Лошадь взглянула, воскликнула: «Liben Gott![1]» – и понеслась по
Фридрихштрассе, оставя на тротуаре Гарриса с извозчиком. Нас нагнали только на
углу Доротеенштрассе.
Я не мог разобрать всего, что хозяин сказал своему коню, он
говорил очень быстро и взволнованно; я уловил только несколько фраз:
– Надо же мне как-нибудь зарабатывать деньги! Твоего
мнения никто не спрашивает. Чего ты вмешиваешься? Знай свое дело, пока дают
есть.
Лошадь прервала выговор очень просто, тронувшись дальше по
Доротеенштрассе.
– Ну так поедем, нечего разговаривать! – отвечала
она ясным лошадиным языком. – Только будем по возможности держаться
боковых улиц.
Перед Бранденбургскими воротами извозчик остановился, сложил
кнут и вожжи и, сойдя с козел, начал нам рассказывать о Тиргартене и Рейхстаге.

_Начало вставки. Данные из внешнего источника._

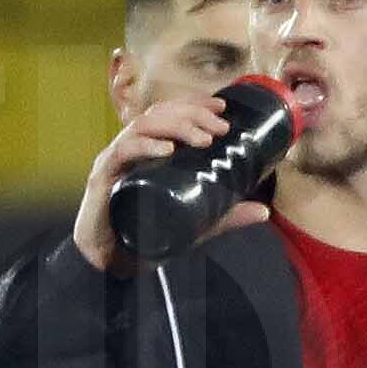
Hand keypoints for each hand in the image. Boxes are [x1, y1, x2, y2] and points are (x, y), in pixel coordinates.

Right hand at [71, 89, 269, 274]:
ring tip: (203, 139)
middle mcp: (131, 149)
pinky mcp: (103, 177)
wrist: (108, 264)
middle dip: (192, 113)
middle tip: (220, 127)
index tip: (222, 107)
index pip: (170, 113)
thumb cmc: (145, 237)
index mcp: (148, 151)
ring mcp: (115, 160)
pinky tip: (167, 150)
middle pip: (159, 113)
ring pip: (143, 125)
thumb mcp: (194, 224)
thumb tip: (263, 212)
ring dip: (175, 125)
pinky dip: (146, 147)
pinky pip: (123, 152)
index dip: (194, 104)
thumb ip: (225, 217)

Сообщив его точную длину, ширину и высоту (как настоящий гид), он только
сравнил их с афинскими «проповерлеями» – как лошадь перестала лизать себе ноги
и оглянулась на хозяина; она ничего не сказала, только посмотрела. Он запнулся
и начал нервно рассказывать сначала; на этот раз ворота вышли у него похожими
на «порпирлеи»…
Лошадь не стала больше слушать и повернула назад по
Унтер-ден-Линден. Извозчик успел вскочить на козлы, но не мог уговорить ее
вернуться куда он хотел. Она продолжала бежать рысцой, и по движению ее плеч
видно было, что она говорила примерно следующее:
– Ведь они уже видели ворота, чего ж еще? Довольно с
них. А подробностей ты сам не знаешь: да они и не поняли бы тебя, даже если б
ты знал все отлично.
Так продолжалось наше катанье по всем главным улицам; лошадь
соглашалась останавливаться на минуту, чтобы дать нам расслышать названия мест,
но все объяснения и описания прерывала моментально, преспокойно трогаясь
дальше. Она рассуждала правильно:
– Ведь им нужно только рассказать дома, что они видели.

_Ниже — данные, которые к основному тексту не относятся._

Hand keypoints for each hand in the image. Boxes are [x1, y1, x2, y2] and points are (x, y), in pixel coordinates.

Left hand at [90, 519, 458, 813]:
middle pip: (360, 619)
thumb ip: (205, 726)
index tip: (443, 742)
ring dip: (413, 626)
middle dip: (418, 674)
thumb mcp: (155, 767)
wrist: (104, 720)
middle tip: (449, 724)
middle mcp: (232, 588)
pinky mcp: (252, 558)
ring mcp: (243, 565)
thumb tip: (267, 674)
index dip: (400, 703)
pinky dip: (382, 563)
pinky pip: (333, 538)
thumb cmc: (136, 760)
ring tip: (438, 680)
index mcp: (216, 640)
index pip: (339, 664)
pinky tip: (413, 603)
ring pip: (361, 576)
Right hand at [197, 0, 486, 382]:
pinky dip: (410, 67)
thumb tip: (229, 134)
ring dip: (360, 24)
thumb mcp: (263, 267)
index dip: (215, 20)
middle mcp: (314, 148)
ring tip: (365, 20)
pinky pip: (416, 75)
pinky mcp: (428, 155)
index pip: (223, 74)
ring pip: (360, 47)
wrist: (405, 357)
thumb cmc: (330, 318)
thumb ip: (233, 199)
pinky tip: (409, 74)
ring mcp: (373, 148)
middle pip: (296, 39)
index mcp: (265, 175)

Если же я ошибаюсь, и они умнее, чем кажутся на вид, – то могут прочесть
где-нибудь и узнать больше, чем от моего старика, который видел только один
путеводитель. Кому может быть интересно, сколько футов в какой-нибудь башне?

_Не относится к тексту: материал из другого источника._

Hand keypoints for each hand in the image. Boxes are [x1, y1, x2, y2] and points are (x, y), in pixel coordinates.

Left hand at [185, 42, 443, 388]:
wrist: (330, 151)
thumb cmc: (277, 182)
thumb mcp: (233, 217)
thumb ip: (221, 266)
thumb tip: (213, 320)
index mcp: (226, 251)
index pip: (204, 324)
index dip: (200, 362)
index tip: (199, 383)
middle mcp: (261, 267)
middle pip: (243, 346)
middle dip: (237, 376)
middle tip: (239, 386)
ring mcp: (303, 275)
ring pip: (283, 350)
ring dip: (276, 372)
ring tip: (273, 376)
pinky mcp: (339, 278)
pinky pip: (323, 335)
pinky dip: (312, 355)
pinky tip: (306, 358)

Ведь это забудешь через пять минут! А кто вспомнит, у того, значит, нет ничего
другого в голове. Хозяин раздражает меня своей болтовней. Всем нам давно пора
завтракать!
Подумавши, я, право, не могу упрекнуть это белоглазое
животное в глупости. Во всяком случае, мне потом случалось иметь дело с такими
гидами, при которых я был бы рад вмешательству чудаковатой лошади.
Но «мы не ценим милостей», как говорят шотландцы; и в тот
день на голову странной лошади сыпались не благословения, а жестокие укоры.